Former Iranian President Mohammed Khatami, on a controversial speaking tour through some of the nation’s most prestigious universities, has been served with a summons and faces a law suit for his role in the detention and imprisonment of Iranian Jews during the 1990s. As reported by PR Newswire,

On Friday [September 6] evening copies of the complaint and summons were served on Khatami at a reception in Arlington, Virginia hosted by the Council on American-Islamic Relations. Khatami has twenty days to file an answer denying the allegations or default the case.

This blog previously discussed the challenge Khatami faced at Harvard when a questioner confronted him with the arrest, rape and murder of Canadian-Iranian journalist Zahra Kazemi. This new revelation of Khatami’s role in persecuting Iran’s Jews only confirms the fraudulent character of his call for dialogue. Such make-believe dialogue is only the “human face” of the tyranny of the Iranian regime, a propaganda decoy designed to distract attention from the really-existing oppression, the character of which Khatami helped forge. Celebrating him at prestigious American venues and indeed the misguided decision to invite him are an embarrassment, especially in the context of the fifth anniversary of the 9/11 attacks.

The imprisoned Jews were caught trying to leave the Islamic Republic. Of course millions of Iranians have fled their homeland since the 1979 revolution. Such flight is however punishable, although Khatami endorsed a policy to single out Jews for particularly harsh punishment.

In normal circumstances when Muslim citizens are arrested attempting to leave without official permission, the established punishment is a small fine or a short jail term. However, in the instances where Jewish citizens have been similarly arrested, the Islamic government has instituted much harsher penalties. The Plaintiffs allege that Khatami has singled out the Jewish community and authorized the policy of secretly imprisoning the Jews indefinitely.
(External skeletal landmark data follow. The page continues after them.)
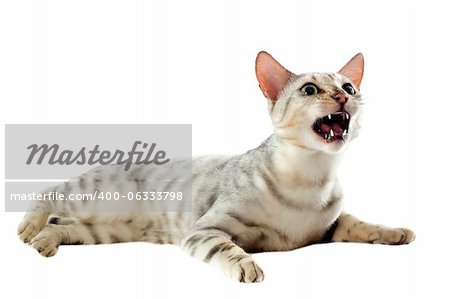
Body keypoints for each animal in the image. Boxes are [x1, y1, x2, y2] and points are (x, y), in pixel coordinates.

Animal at [18, 51, 418, 284]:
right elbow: (227, 249)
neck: (310, 178)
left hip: (107, 231)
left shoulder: (328, 227)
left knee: (65, 227)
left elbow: (360, 223)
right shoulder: (206, 230)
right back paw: (30, 228)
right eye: (309, 90)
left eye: (349, 86)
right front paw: (246, 265)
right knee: (49, 195)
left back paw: (45, 242)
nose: (342, 96)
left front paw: (393, 231)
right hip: (93, 196)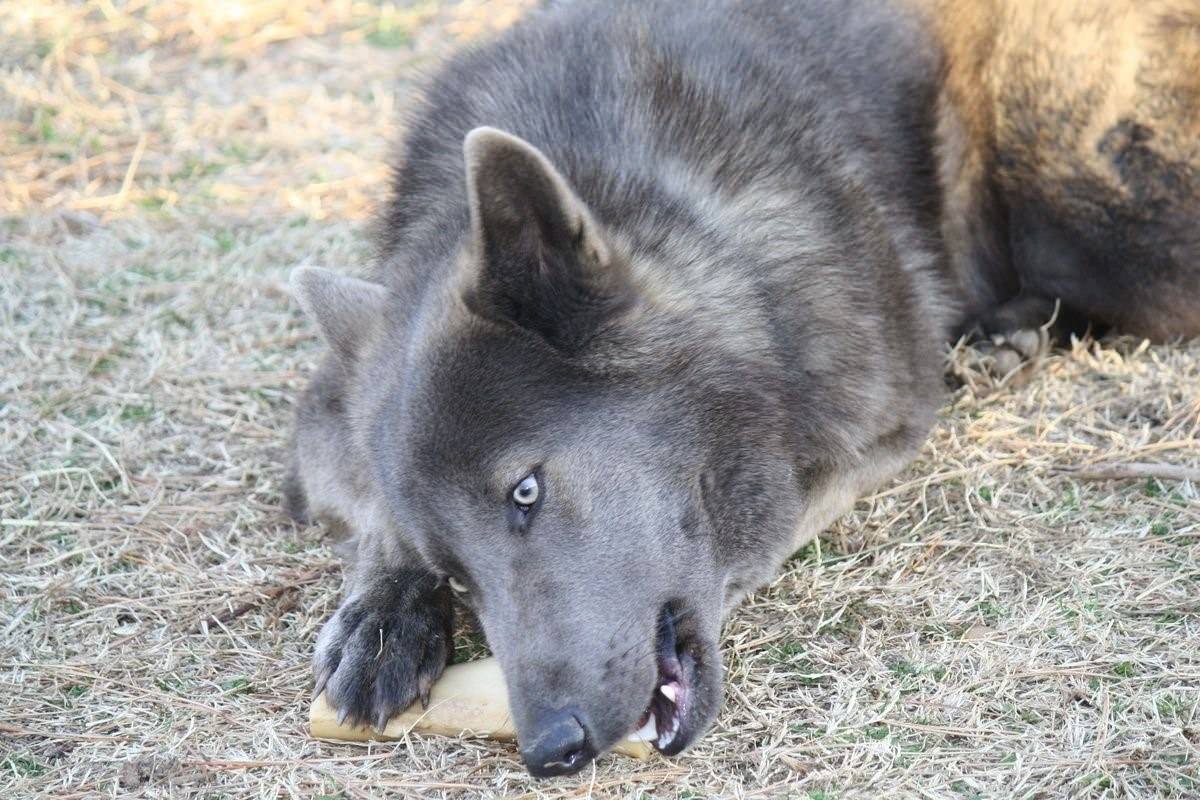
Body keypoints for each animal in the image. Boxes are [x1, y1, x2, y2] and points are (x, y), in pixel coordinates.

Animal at [283, 0, 1200, 777]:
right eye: (457, 572)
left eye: (526, 491)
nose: (549, 750)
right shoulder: (323, 416)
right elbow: (371, 515)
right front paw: (385, 614)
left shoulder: (877, 424)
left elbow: (769, 525)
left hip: (1086, 208)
If there is a logic between oppression in Iran and the “dialogue of civilizations,” it might be that the dialogue, limited as it is, is conceived of solely as a foreign policy agenda, between civilizations. It is the masquerade of civility that Khatami can sport overseas: but there is no room for dialogue domestically, where it is assumed that a single monolithic civilization prevails, and individuals therefore need no rights.

This is why the visit defended by Harvard and the State Department elicited considerable hostility—not only from Americans, such as the erstwhile victims of the 1979 hostage taking (discussed earlier in this space), but also from Iranian victims of regime torture. (It makes little sense for those Americans who criticize Guantanamo to welcome Khatami, given his track record).
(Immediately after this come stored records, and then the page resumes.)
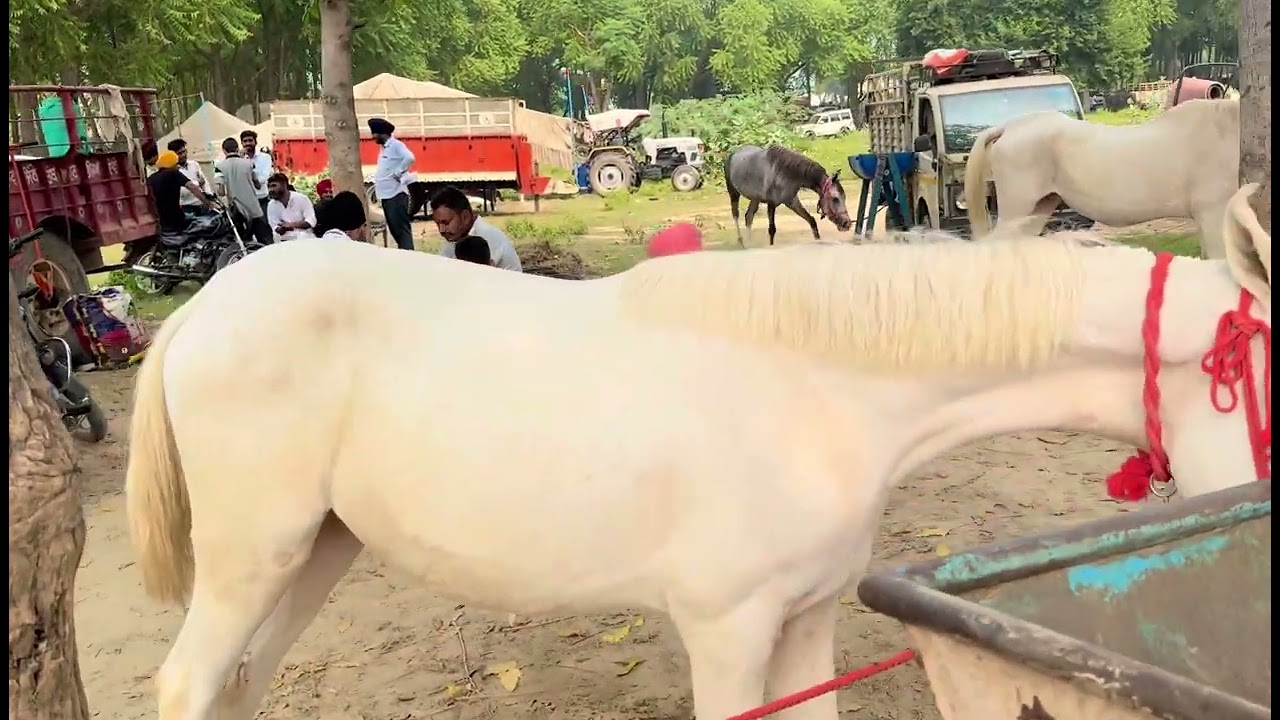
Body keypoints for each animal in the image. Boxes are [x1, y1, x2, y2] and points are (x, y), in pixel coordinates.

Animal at [126, 185, 1270, 720]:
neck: (818, 386)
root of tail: (205, 310)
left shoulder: (806, 620)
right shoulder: (726, 633)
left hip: (316, 552)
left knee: (238, 686)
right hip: (253, 559)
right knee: (187, 682)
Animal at [724, 144, 853, 247]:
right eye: (835, 199)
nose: (847, 223)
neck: (784, 172)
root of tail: (734, 153)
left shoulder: (791, 201)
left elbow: (811, 220)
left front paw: (818, 240)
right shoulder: (771, 204)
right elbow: (772, 230)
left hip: (755, 199)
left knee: (749, 216)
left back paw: (749, 243)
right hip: (734, 193)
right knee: (736, 214)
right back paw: (741, 241)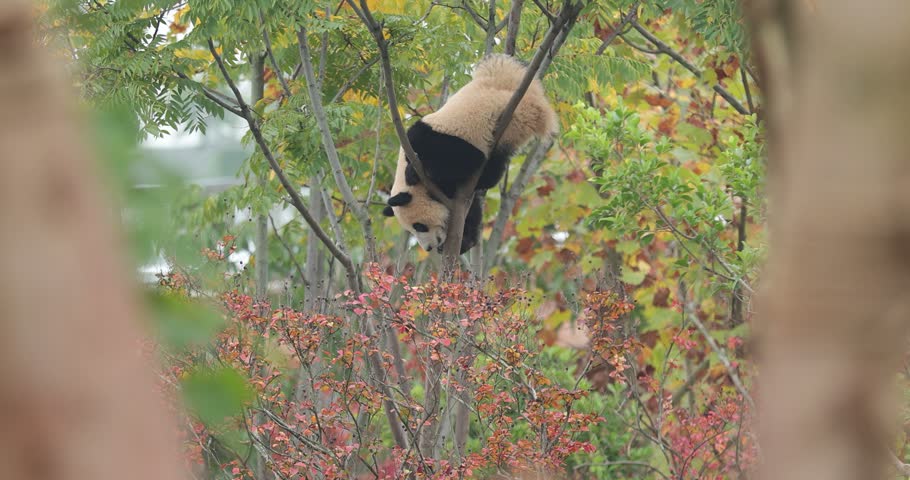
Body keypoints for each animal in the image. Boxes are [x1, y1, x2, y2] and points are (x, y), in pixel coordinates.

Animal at [382, 54, 558, 254]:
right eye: (412, 229)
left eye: (419, 226)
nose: (428, 248)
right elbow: (470, 208)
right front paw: (465, 240)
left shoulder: (435, 141)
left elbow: (456, 164)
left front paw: (418, 172)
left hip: (512, 119)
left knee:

Testimony was presented in Washington from former political prisoners in Iran and their relatives. As reported by

Nasrine Mohammadi, sister of political prisoners Akbar and Manoucher Mohammadi, described how her father received a phone call from the prison where her brothers had been jailed for helping to lead a massive student protest in July 1999.

“The man from the prison said, ‘the more we torture them, the less they respond. They are like stones,'” she recalled.
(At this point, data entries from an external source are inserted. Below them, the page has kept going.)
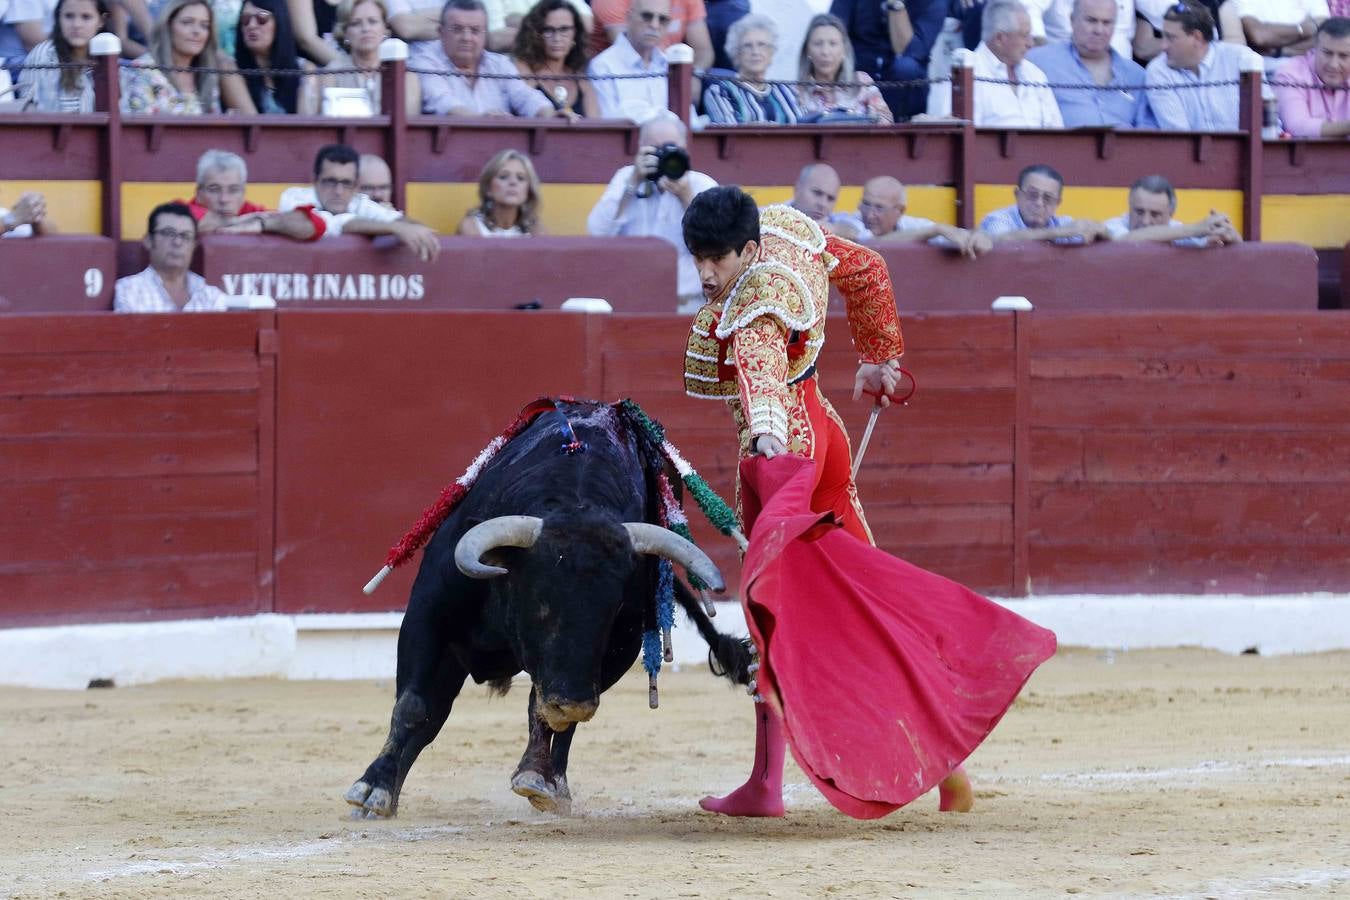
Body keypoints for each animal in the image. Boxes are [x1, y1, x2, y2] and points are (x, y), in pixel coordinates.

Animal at [345, 402, 750, 814]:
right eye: (538, 602)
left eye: (612, 609)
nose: (573, 701)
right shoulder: (427, 617)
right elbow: (413, 706)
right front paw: (374, 788)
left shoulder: (619, 649)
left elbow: (543, 710)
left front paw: (536, 774)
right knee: (434, 711)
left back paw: (553, 784)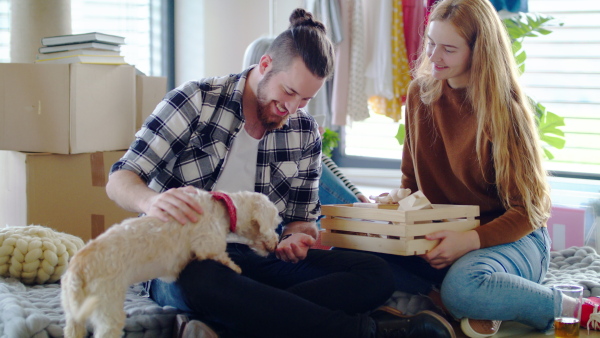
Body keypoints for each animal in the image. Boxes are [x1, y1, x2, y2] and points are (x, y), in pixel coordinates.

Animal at [62, 189, 282, 338]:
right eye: (275, 223)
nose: (276, 245)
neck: (224, 208)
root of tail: (77, 269)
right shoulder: (208, 244)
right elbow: (221, 256)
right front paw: (235, 267)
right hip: (108, 312)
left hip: (73, 317)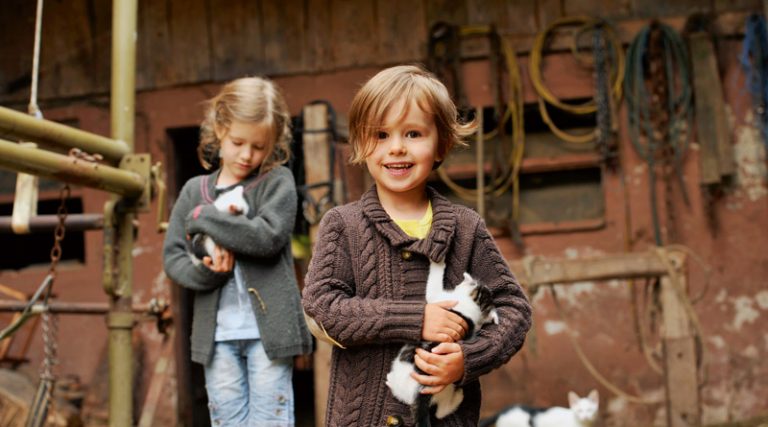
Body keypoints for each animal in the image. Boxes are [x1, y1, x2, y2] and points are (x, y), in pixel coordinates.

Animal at [388, 260, 500, 422]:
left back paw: (390, 380)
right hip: (447, 388)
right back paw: (458, 397)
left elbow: (434, 282)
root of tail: (423, 392)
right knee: (441, 411)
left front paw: (438, 262)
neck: (474, 305)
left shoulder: (437, 297)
This was some two years into the Khatami presidency. While the western public may focus on the threat of Iranian nuclear armament, it is a terrible mistake to ignore the extent of domestic oppression, the religious tyranny, and the absence of human rights.

Minou Khomeili, who heads a nonprofit organization in Canada that provides aid to Iranian refugees, said she personally witnessed the rape and murder of a 14-year old girl by Iranian regime prison officials. “I will never forget the way [prison officials] washed the blood off their hands after they killed that girl,” she said.

“If Iran were a democratic country, Khatami would have been arrested for these crimes,” she added.

Which is why we look forward to a genuinely democratic Iran.

Perhaps the law suit will lead to his arrest in the US, although that outcome is as unlikely as it would be appropriate. The more we learn, however, the uglier his track record turns out to be. He is quite a poster boy for free speech and international understanding. Perhaps he can move on to a position at the United Nations.